I arrived at DTW a little after 8, which I thought was incredibly late given that TSA security lines are miles long these days, often requiring 15 or 20 minutes to get through. I had planned to get to the airport a little earlier than this, but it took my ride (also known as my sister) a while to wake up :) To my surprise, however, I got my ticket, secured an exit row, and made it to the gate in under 3 minutes! At DTW, Spirit has it's own security line, so there's no mixing with other airlines thereby creating long lines. It seemed, finally, airlines are starting to figure this flying thing out. Sure enough, however, I'd spoken too soon.
As we stood around waiting for crew to get the plane ready for boarding (this after standing around for like a half hour waiting for the plane to actually arrive), we got the announcement: "due to weight issues, we're going to stop in Las Vegas to re-fuel." "Re-fuel," did I hear them correctly, "re-fuel"?!?! In the past few years I've flown a fair amount. Had luggage lost and damaged, flights delayed and canceled, experienced sketchy landings and over worked crew members, but never re-fueling. I realize on some routes, re-fueling is necessary, but I was under the impression that it took somewhere around 20+ hours in the sky before it happened, not 4. And I've heard of airplanes having to be weight conscious, but I didn't think the larger aircraft had to worry about that. I stand corrected. The lady at the gate said the re-fueling would cost us about 20 minutes - yea right!

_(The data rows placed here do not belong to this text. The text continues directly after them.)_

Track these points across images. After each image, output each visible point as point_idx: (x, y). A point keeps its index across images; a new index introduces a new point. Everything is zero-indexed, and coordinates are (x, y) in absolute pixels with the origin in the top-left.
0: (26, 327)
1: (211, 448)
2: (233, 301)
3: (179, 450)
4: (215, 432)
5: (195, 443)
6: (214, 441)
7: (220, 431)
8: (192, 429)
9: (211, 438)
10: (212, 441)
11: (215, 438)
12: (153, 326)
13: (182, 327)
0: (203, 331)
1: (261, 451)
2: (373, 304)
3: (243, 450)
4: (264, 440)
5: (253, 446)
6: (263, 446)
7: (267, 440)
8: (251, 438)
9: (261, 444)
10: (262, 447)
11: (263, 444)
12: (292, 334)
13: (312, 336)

When I finally got on the plane it was a little after 10. It was another few minutes before we actually pushed back, making our take off time about an hour and half later than it was supposed to be. Ouch. Vegas or not, making that noon class was going to be impossible now. My 3:00 still had a chance though.
As we approached 30,000 feet, the pilot gave his customary flight welcome/update. He took the opportunity to give us a more accurate guestimate of our Vegas stop: 40 minutes. I wasn't surprised, 20 minutes felt a bit too optimistic. With the exit row at my feet, I managed to spread out and get some rest.

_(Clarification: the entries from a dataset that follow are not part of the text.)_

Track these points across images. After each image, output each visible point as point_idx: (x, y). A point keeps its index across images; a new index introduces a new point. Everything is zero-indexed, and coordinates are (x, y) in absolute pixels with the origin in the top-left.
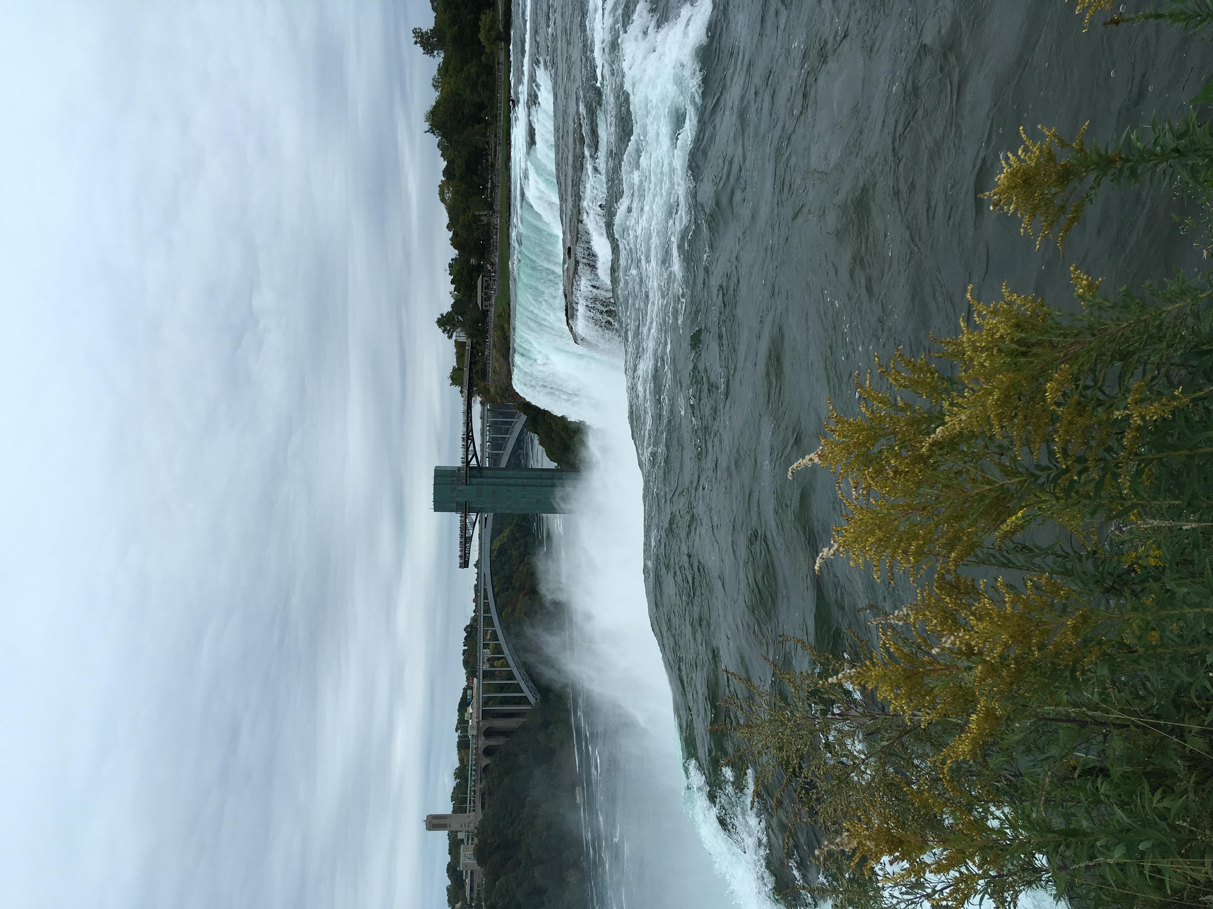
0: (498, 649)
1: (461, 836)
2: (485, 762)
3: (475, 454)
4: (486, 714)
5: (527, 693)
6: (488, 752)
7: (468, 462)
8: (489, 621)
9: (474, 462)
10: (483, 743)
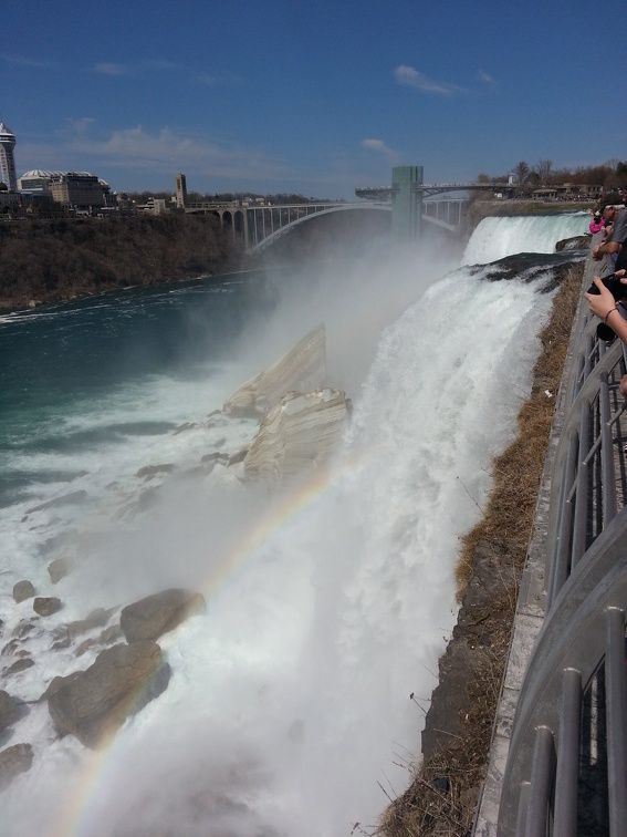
0: (294, 218)
1: (174, 200)
2: (221, 213)
3: (431, 194)
4: (250, 212)
5: (265, 240)
6: (227, 215)
7: (426, 190)
8: (312, 210)
9: (426, 194)
10: (233, 210)
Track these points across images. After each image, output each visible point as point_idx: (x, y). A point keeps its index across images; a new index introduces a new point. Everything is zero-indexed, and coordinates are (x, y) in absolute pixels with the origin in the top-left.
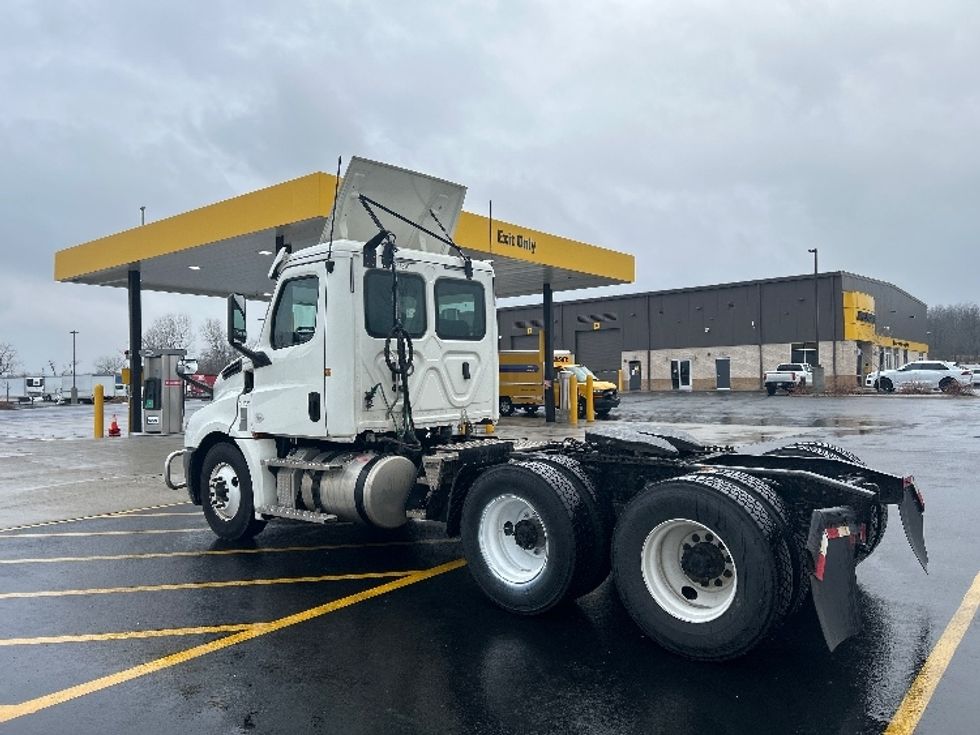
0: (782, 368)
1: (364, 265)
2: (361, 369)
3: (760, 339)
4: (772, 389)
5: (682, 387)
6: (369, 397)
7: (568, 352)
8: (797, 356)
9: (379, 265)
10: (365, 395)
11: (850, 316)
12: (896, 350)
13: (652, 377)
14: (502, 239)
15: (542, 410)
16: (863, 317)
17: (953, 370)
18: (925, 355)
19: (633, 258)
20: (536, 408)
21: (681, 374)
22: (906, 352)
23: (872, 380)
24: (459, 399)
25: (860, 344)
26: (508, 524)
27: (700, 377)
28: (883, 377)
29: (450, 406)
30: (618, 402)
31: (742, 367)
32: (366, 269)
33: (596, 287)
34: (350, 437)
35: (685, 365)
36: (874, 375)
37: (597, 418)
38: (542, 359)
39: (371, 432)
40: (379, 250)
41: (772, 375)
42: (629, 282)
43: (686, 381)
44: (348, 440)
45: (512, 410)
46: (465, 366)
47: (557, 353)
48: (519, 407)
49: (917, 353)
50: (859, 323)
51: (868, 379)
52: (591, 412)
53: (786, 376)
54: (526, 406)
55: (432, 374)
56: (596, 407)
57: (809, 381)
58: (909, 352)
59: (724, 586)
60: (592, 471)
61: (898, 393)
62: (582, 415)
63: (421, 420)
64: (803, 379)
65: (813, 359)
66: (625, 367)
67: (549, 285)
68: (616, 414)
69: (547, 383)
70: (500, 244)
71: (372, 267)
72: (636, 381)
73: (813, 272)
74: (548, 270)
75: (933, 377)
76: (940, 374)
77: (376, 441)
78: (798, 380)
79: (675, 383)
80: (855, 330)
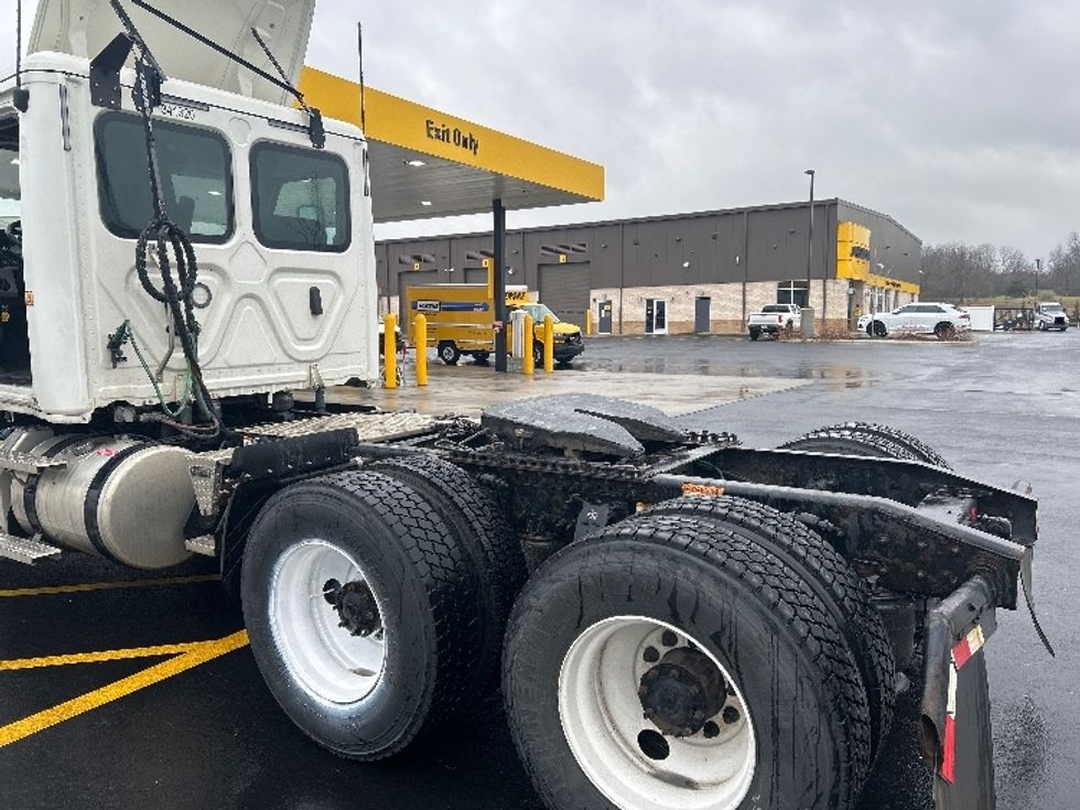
0: (767, 310)
1: (95, 102)
2: (96, 294)
3: (746, 275)
4: (756, 332)
5: (657, 332)
6: (115, 344)
7: (526, 287)
8: (783, 297)
9: (128, 104)
10: (107, 341)
11: (843, 251)
12: (887, 291)
13: (623, 320)
14: (433, 133)
15: (492, 358)
16: (858, 252)
17: (950, 313)
18: (916, 298)
19: (602, 168)
20: (486, 354)
21: (656, 316)
22: (897, 292)
23: (865, 324)
24: (301, 348)
25: (853, 283)
26: (331, 583)
27: (677, 318)
28: (876, 321)
29: (287, 360)
30: (582, 349)
31: (724, 308)
32: (99, 109)
33: (558, 205)
34: (79, 414)
35: (661, 306)
36: (865, 319)
37: (556, 367)
38: (491, 294)
39: (125, 404)
40: (127, 75)
41: (756, 318)
42: (599, 200)
43: (661, 324)
44: (76, 420)
45: (456, 358)
46: (314, 294)
47: (509, 288)
48: (466, 353)
49: (908, 293)
50: (854, 259)
51: (859, 323)
52: (550, 361)
53: (772, 319)
54: (475, 353)
55: (249, 307)
56: (556, 354)
57: (797, 324)
58: (900, 294)
59: (721, 737)
60: (488, 484)
61: (891, 338)
62: (540, 364)
63: (219, 383)
64: (790, 322)
65: (802, 298)
66: (594, 307)
67: (499, 201)
68: (580, 362)
69: (500, 323)
70: (430, 139)
71: (111, 106)
72: (605, 324)
73: (809, 200)
74: (499, 179)
75: (929, 321)
76: (937, 318)
77: (136, 420)
78: (783, 324)
79: (649, 326)
80: (849, 267)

When we got to Vegas, they got right to business, heading straight for the gate starting the gas up. It was about noon at this point, the time my ride was supposed to pick me up from LAX. Fortunately the guy sitting next to me let me borrow his phone so I could relay the news. Unfortunately, however, noon was the only time he could get me, so I'd have to fend for myself getting back to Pasadena. While gassing, they didn't let us off the plane, which, in a group this large could have easily added another day onto the trip. And the pilot was right, 40 minutes later they were ready to go. However, there was some runway traffic we had to fight through, adding about 15 minutes onto the Vegas visit.

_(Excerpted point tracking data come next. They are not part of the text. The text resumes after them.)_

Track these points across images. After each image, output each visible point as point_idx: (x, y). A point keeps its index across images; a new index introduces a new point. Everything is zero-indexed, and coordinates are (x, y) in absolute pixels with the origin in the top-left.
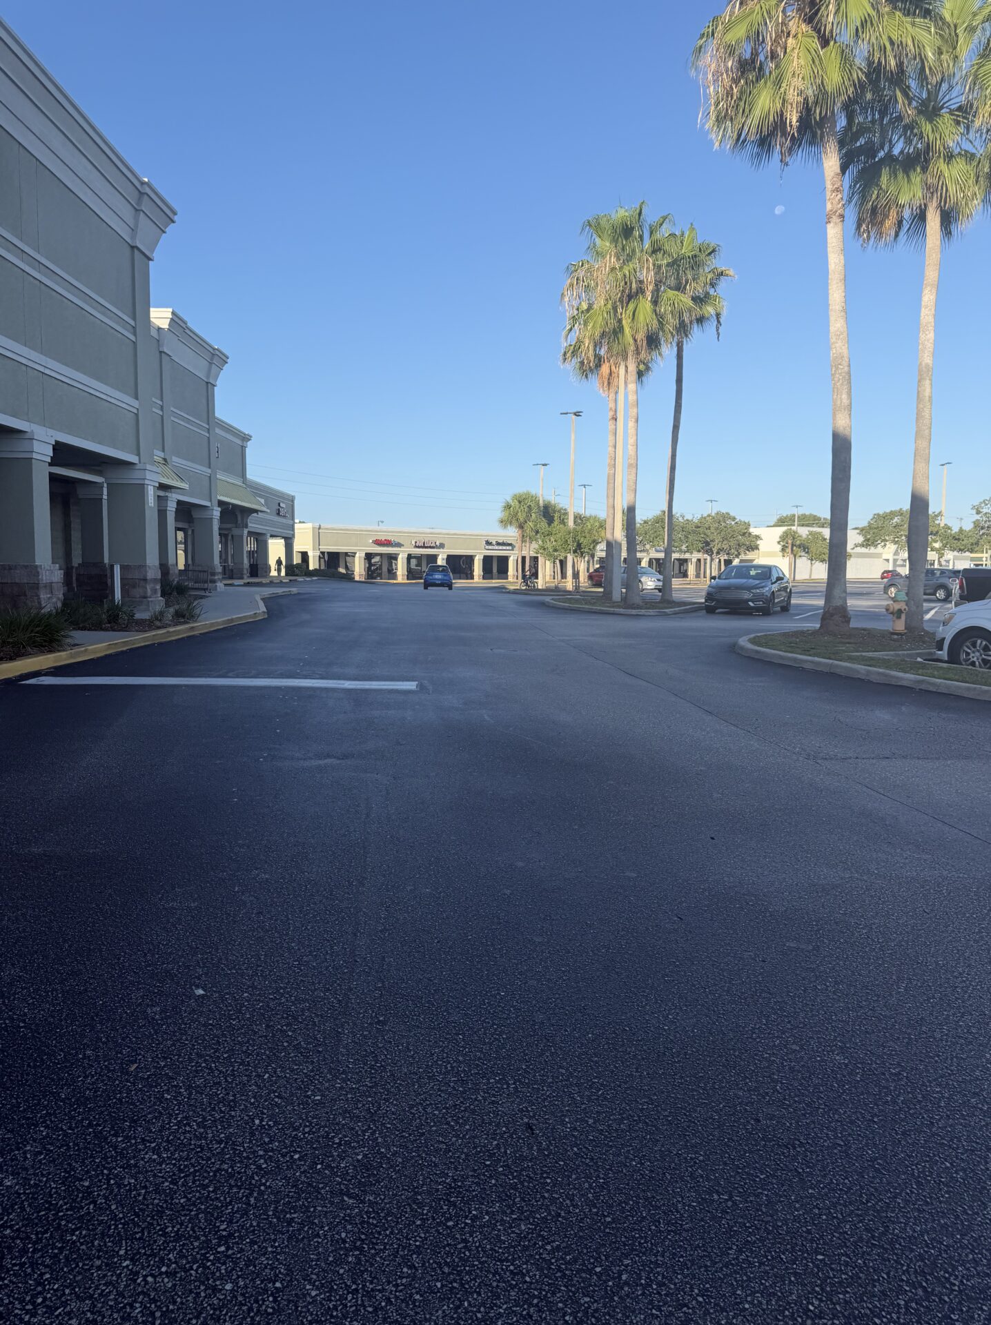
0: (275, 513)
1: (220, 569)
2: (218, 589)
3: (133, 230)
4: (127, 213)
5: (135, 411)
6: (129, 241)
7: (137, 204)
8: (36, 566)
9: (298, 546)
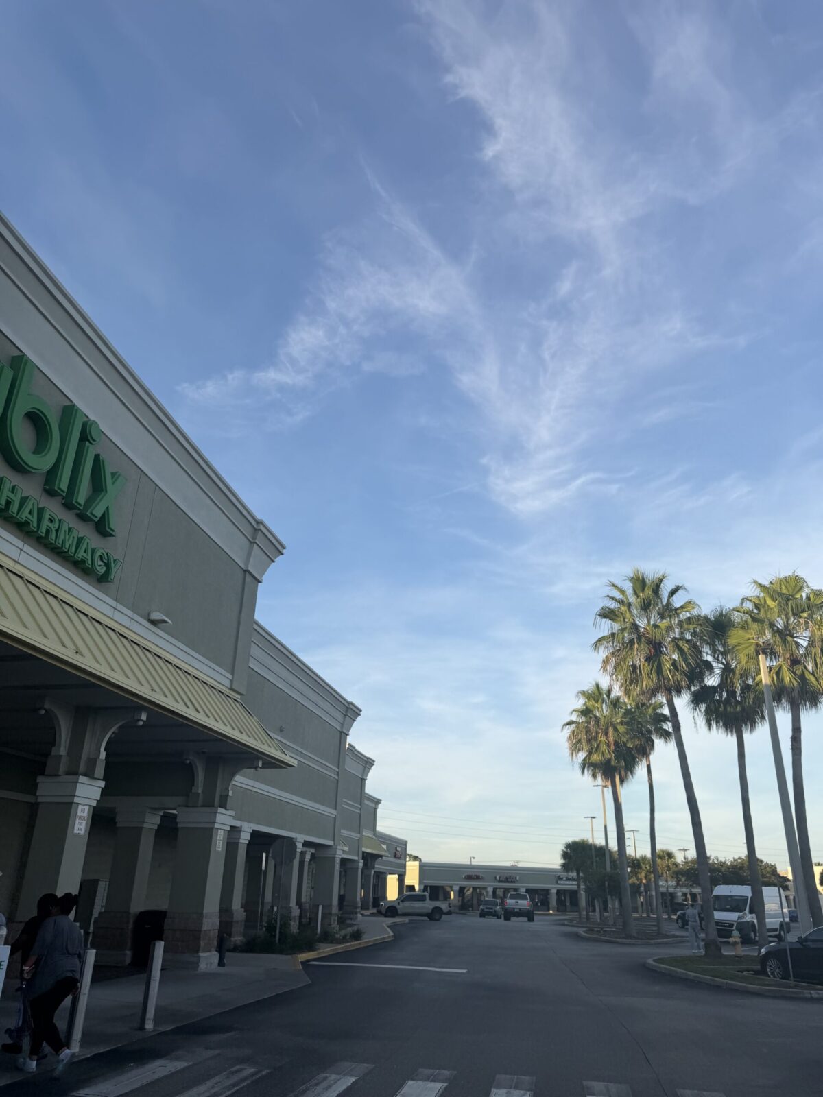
0: (393, 854)
1: (360, 905)
2: (358, 919)
3: (342, 725)
4: (340, 717)
5: (334, 816)
6: (339, 729)
7: (347, 711)
8: (290, 907)
9: (408, 882)
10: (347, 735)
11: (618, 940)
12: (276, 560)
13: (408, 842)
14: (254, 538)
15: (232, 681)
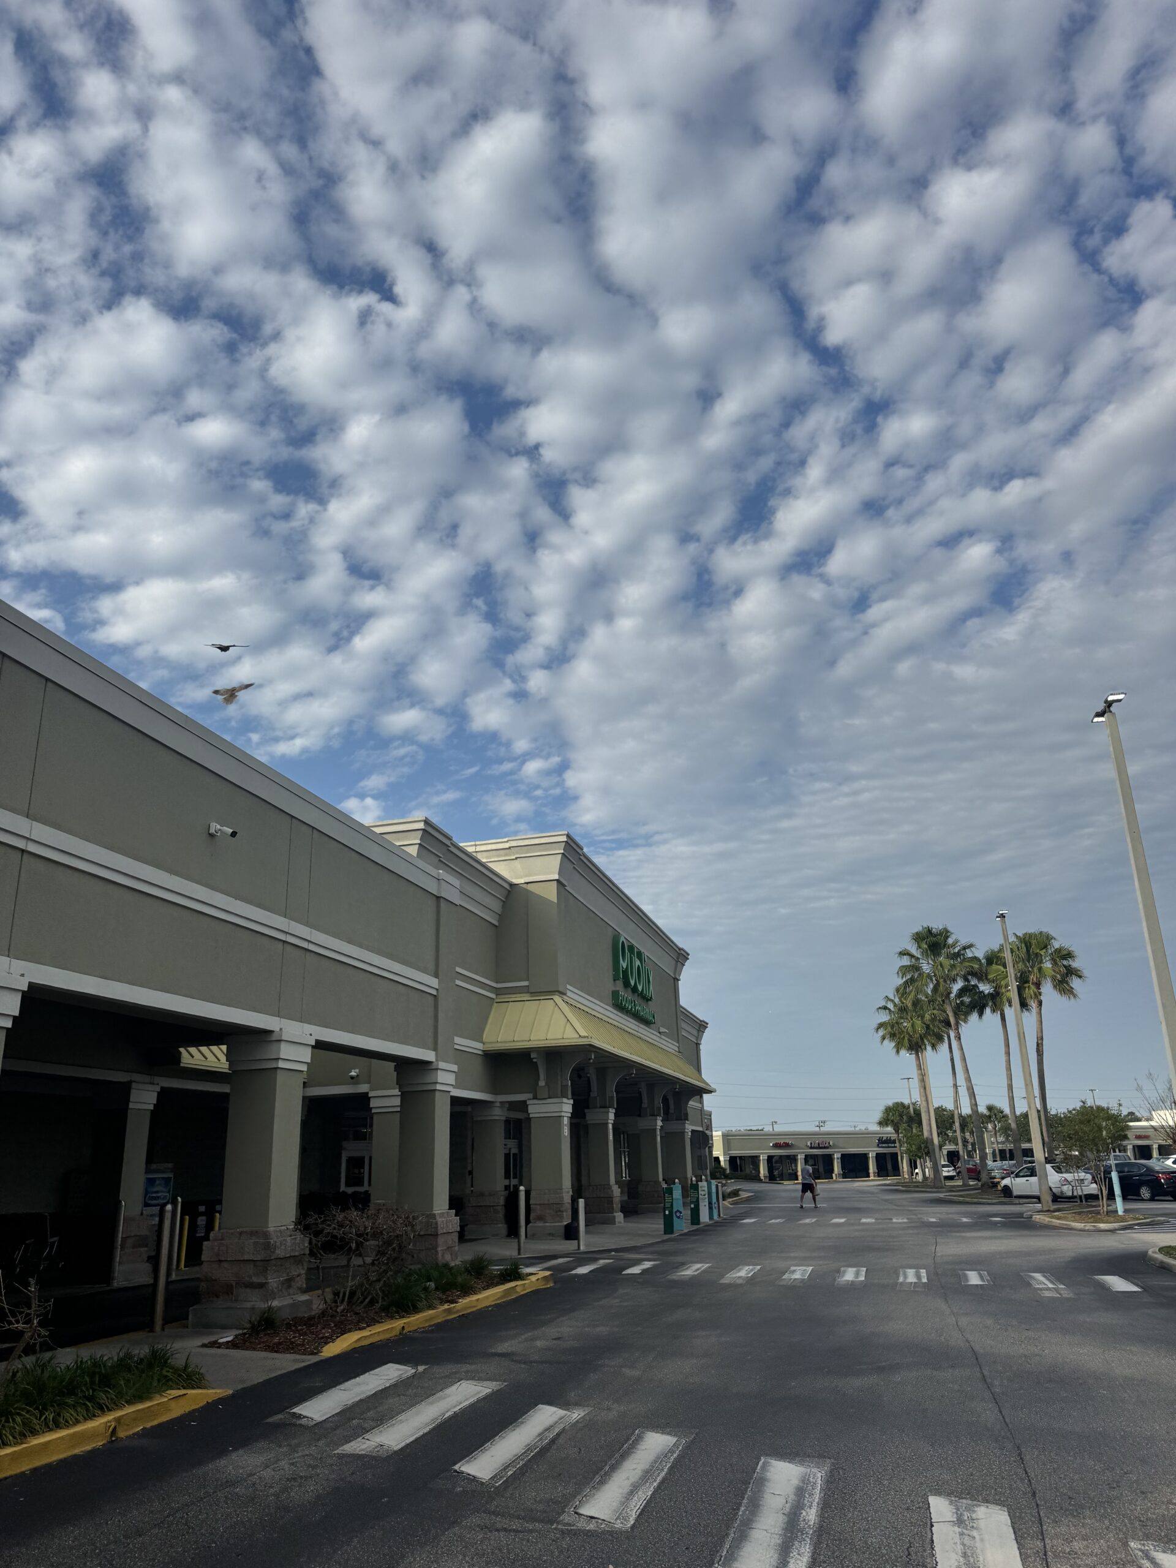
10: (700, 1044)
11: (928, 1190)
12: (686, 964)
13: (713, 1113)
14: (678, 959)
15: (678, 1047)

The flight from Vegas to LA isn't that long. It was one of those, "we're now at 30,000 feet, flight attendants, prepare for landing." When we touched down it seemed like it took forever to get to the gate. We got off the plane a little after 2, but it was another hour before my bag came out of the gate. That's right, instead being out of there at 11am, I was out of there at 3pm. And I wasn't even out yet, I was faced with the "make sure you have your bag" line. Before you could leave the airport, you had to prove to some airport security person that the bag you just pulled off the conveyer belt was yours! I'd had enough. I walked to the exit of the next terminal (where they weren't checking bag/ID's for some reason) and walked out.
Since it was now 3, I knew spending a lot of money to get back to Pasadena was futile. I decided to take the train home, a tried and true method. Unfortunately, it's a 2 hour journey (in retrospect, even if I had taken a shuttle back it would have probably taken in upwards of an hour being that we'd be smack-dab in the middle of rush hour traffic). So, what was supposed to be a smooth Monday turned into anything but.